Did Walmart take Cosmo off its register racks in support of the #MeToo movement? An anti-porn group that had spent years demanding the magazine’s removal finally succeeded as the nation’s top retailer agreed to keep the racy magazine away from its checkout lines. According to the National Center on Sexual Exploitation, the change came from a heightened post-Weinstein sensitivity to objectification of women:
Executive director Dawn Hawkins said: “This is what real change looks like in our #MeToo culture.”
She added: “Cosmo sends the same messages about female sexuality as Playboy. It places women’s value primarily on their ability to sexually satisfy a man and therefore plays into the same culture where men view and treat women as inanimate sex objects.”
Walmart senior director of corporate affairs Meggan Kring said customers could still find Cosmopolitan in magazine sections.
Cosmopolitan’s parent company, Hearst, did not immediately comment. Victoria Hearst, a member of the media family, has worked with the NCSE in campaigning against Cosmopolitan.

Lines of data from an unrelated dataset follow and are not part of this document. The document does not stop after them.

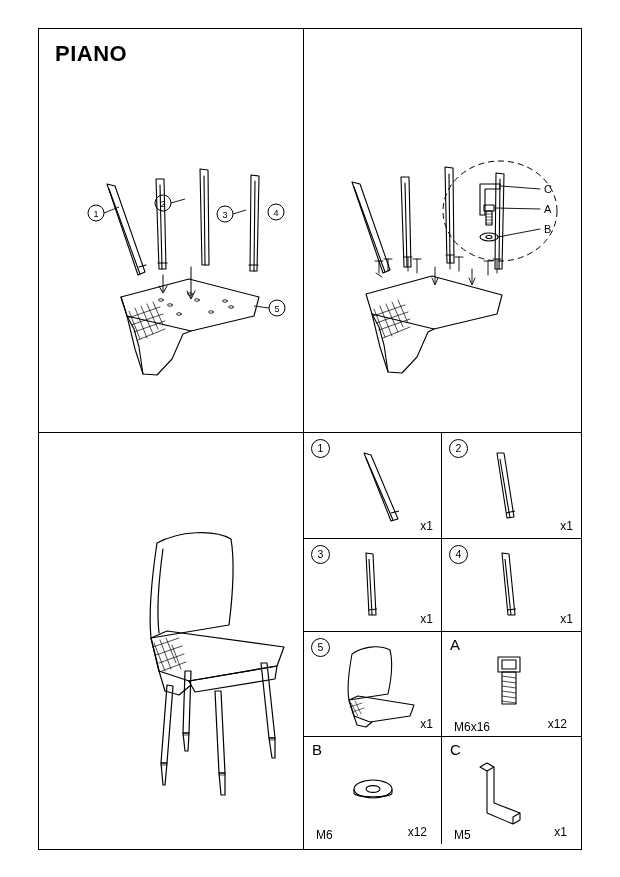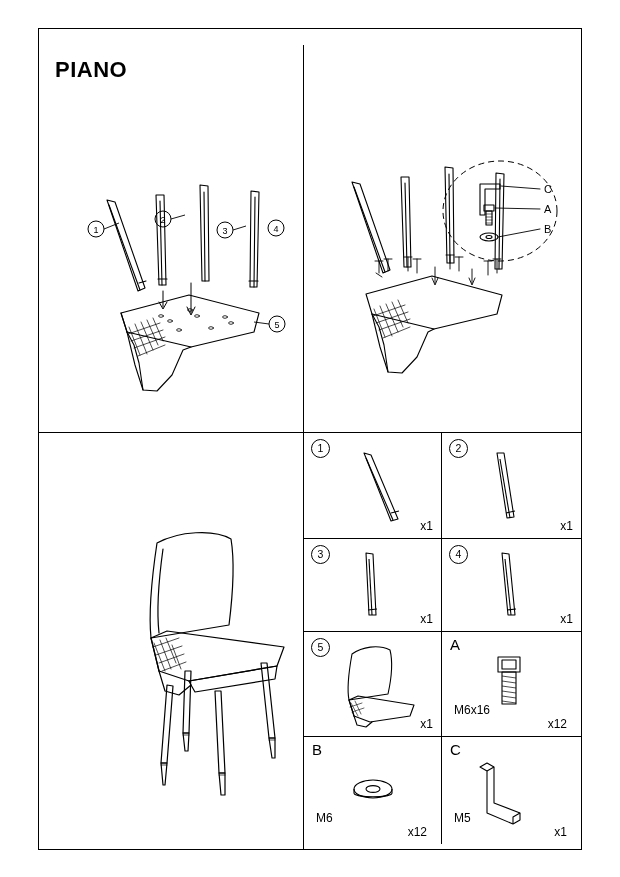--- a/index.html
+++ b/index.html
@@ -34,7 +34,7 @@
   }
   .cell-step1 {
     position: absolute;
-    left: 0; top: 16px;
+    left: 0; top: 0;
     width: 265px;
     height: 100%;
     box-sizing: border-box;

Not everyone agrees that Cosmo was problematic in the age of #MeToo. In a segment for NBC’s Today show, Jo Ling Kent presents some conflicted reactions to the news that the sexually liberated might need to look in the magazine rack for their preferred forum:
Does this really have to do with #MeToo, though, or with Walmart’s desire to be seen as family-friendly? Some commentators will rush to argue the former and discuss it as backfire to women’s empowerment, but that seems a stretch. NCOSE has been hammering Walmart and other retailers for years over the easy access to sexualized material on store racks. The timing is probably just fortuitous enough to leave the gloss that Walmart didn’t cave to puritanical demands but instead took a stand for women. It won’t put much of a dent in Walmart’s profits to move Cosmo to the magazine section, and it saves them the ongoing headache of complaints about racy materials where children are present.

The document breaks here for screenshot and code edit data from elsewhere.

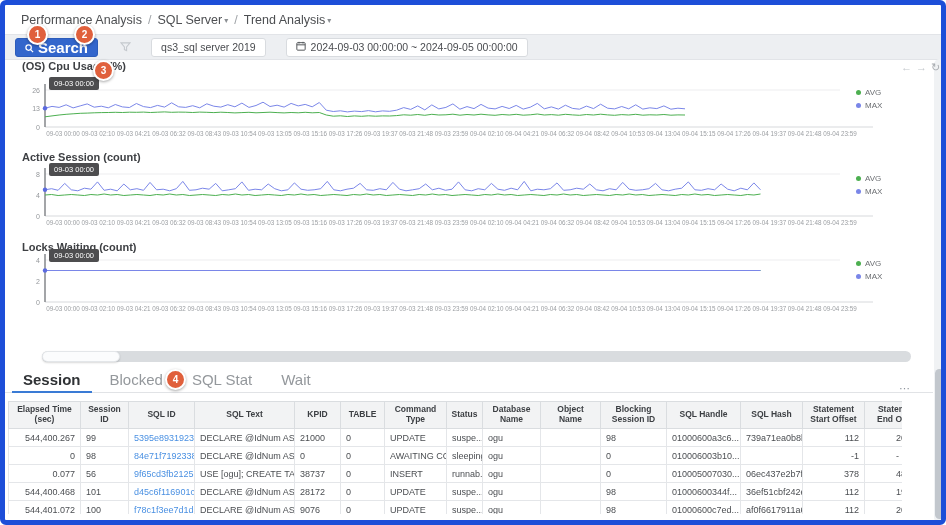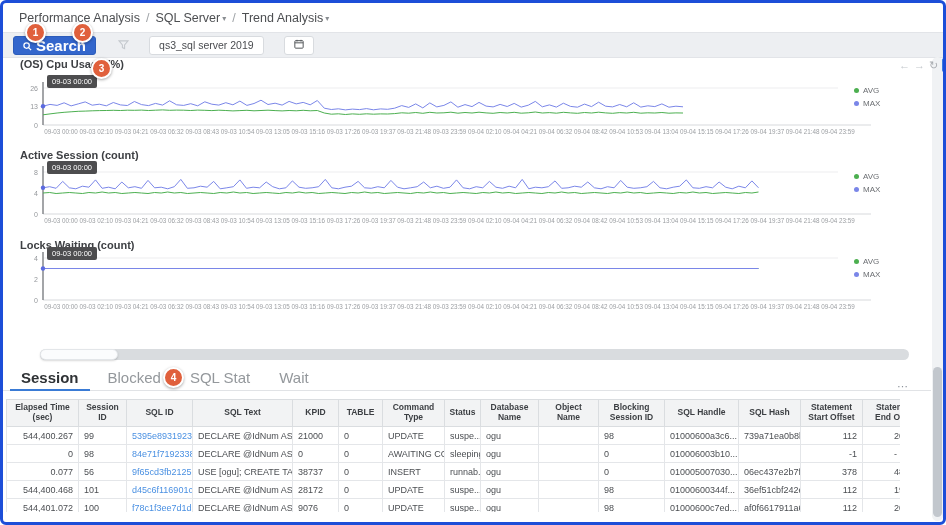--- a/index.html
+++ b/index.html
@@ -3,7 +3,7 @@
 <meta charset="utf-8">
 <style>
   html,body{margin:0;padding:0;background:#fff;font-family:"Liberation Sans",sans-serif;}
-  #frame{position:relative;width:946px;height:525px;border:3px solid #1d4ed8;border-radius:6px;
+  #frame{position:relative;width:946px;height:525px;border:5px solid #1d4ed8;border-radius:6px;
          box-sizing:border-box;background:#fff;overflow:hidden;}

That’s not to say this won’t have an impact. Kent concludes by noting, “The big question this morning: will losing that prime real estate offered at the checkout lanes of Walmart impact Cosmo’s sales?” Well, yeah, especially since a large component of magazine sales are impulse purchases. That’s why Cosmo makes its covers as racy and suggestive as they are, and why they couldn’t afford to tone it down. They’re competing with salacious headlines from the National Enquirer, People, US, InTouch, and other entertainment publications. Sex sells. It’ll just have to sell more intentionally at the magazine rack.
The bigger problem for Cosmo is that other retailers might make the same moves — Target for one, supermarkets and large-chain convenience stores, too. Rite Aid and Food Lion fell into line three years ago, well before Harvey Weinstein got exposed. Without those impulse buys, can the magazine survive? And which magazines will get to take that prime real estate that Cosmo occupied? I’m betting it won’t be Boy’s Life.